As I got older, I moved to bigger, further-away-from-home cities and began to meet people like me (the meeting usually happened by proximity, not by choice). People who understood my jokes, who didn’t blink an eye at something my other ‘friends’ would label weird. I made deeper connections. I actually wanted to see people and get to know them better. A lot of personal work went into this, of course, as those old comments were still in the back of my head (and likely always will be), but over time, the more I pushed myself, the happier I became. The more I stopped worrying about keeping my secret, the more comfortable I felt. The more socially capable I felt. And then I had a realization. 

What other people had told me I was, I’d become. I wasn’t by nature socially inept. I wasn’t born weird. I was just me. I said things that some people didn’t understand. I said things that some people didn’t like. But because I’d been told I was socially handicapped, I became socially handicapped. I’d told myself this story about who I was, and I worked hard to play the part. Instead of being myself and finding people who got me, I limited myself to being ‘normal’. But because being ‘normal’, contorting myself into this bland box, took so much work for me, it came off as unnatural and people could probably feel it. It made them feel awkward. It made me feel awkward! Because it was! Because I wasn’t being myself and it was taking a lot of strained, awkward energy. 

What I realized is that I needed to stop censoring myself, trying to hide my ‘weirdness’, and instead say what I felt like saying. If someone understood me we could connect. If they didn’t get me, that would be fine too: we might just be different types of people. Just because the pool of people that I connect with might be smaller than it is for others, doesn’t mean that I should bar myself from society.

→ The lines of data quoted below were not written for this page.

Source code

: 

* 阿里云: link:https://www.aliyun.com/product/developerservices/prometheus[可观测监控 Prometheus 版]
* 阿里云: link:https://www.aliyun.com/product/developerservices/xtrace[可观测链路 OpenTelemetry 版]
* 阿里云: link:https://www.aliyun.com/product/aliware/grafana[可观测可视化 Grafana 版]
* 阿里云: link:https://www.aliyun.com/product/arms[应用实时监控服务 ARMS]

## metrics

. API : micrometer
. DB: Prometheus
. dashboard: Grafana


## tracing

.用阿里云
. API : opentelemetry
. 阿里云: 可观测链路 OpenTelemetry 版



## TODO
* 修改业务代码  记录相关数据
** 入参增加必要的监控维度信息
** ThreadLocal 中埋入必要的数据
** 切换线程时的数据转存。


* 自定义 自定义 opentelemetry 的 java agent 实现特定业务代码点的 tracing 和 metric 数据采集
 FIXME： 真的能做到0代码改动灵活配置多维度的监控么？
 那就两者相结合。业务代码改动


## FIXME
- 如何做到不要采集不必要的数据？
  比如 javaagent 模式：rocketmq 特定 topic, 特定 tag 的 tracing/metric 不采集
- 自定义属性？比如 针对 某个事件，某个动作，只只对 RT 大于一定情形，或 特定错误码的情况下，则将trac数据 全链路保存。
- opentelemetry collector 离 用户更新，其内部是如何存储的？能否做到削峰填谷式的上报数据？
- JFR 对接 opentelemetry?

If I don’t get along with someone, then so be it. If they don’t like me, that’s fine. We can both move on and find better fits, and it’s not because of me. It’s not my fault. It never was my fault. I’m not lacking. 

This realization helped my fear of meeting new people, my fear of spending time with and getting to know them, letting them get to know me. It’s given me the confidence to reach out to acquaintances to grab a coffee. When I’m with other people, I don’t feel as awkward because I don’t have to concentrate on putting on my ‘normal’ show. And, if things don’t work out, I don’t take it personally. I no longer come home and analyze every. single. thing. I said to see if anything might have been wrong (I still analyze some things, but baby steps here). 

Of course my social anxiety isn’t gone, and the comments that people made about me when I was younger were never the sole reason for this anxiety. In fact, the reason they probably affected me so much was because I do have social anxiety, and hearing it from other people had made it more of a reality, had made me feel like it was my fault, had made me feel like I needed to hide it. I no longer need to hide, but phone calls are still a no-go unless they’ve been planned days ahead of time. I still get nervous meeting up with new people. I still hate crowds and I still have to plan social activities well in advance so I can mentally prepare. But recognizing the source of some of my social fear has allowed me to make better friends and to have more fun. 

Don’t let anyone make you think that you don’t have social skills or that you don’t deserve to connect with others. Social anxiety is surely a burden, but you can’t worry about what other people think about it. Don’t shut yourself out from the world – we all need human connection, even introverts. Everyone has social skills, even me, though these skills may manifest differently for different people. Don’t edit yourself just to make people like you. Stop hiding. And also try not to make friends with people who make you feel bad for being the way that you are. It’s not you, it’s us. You’re not weird.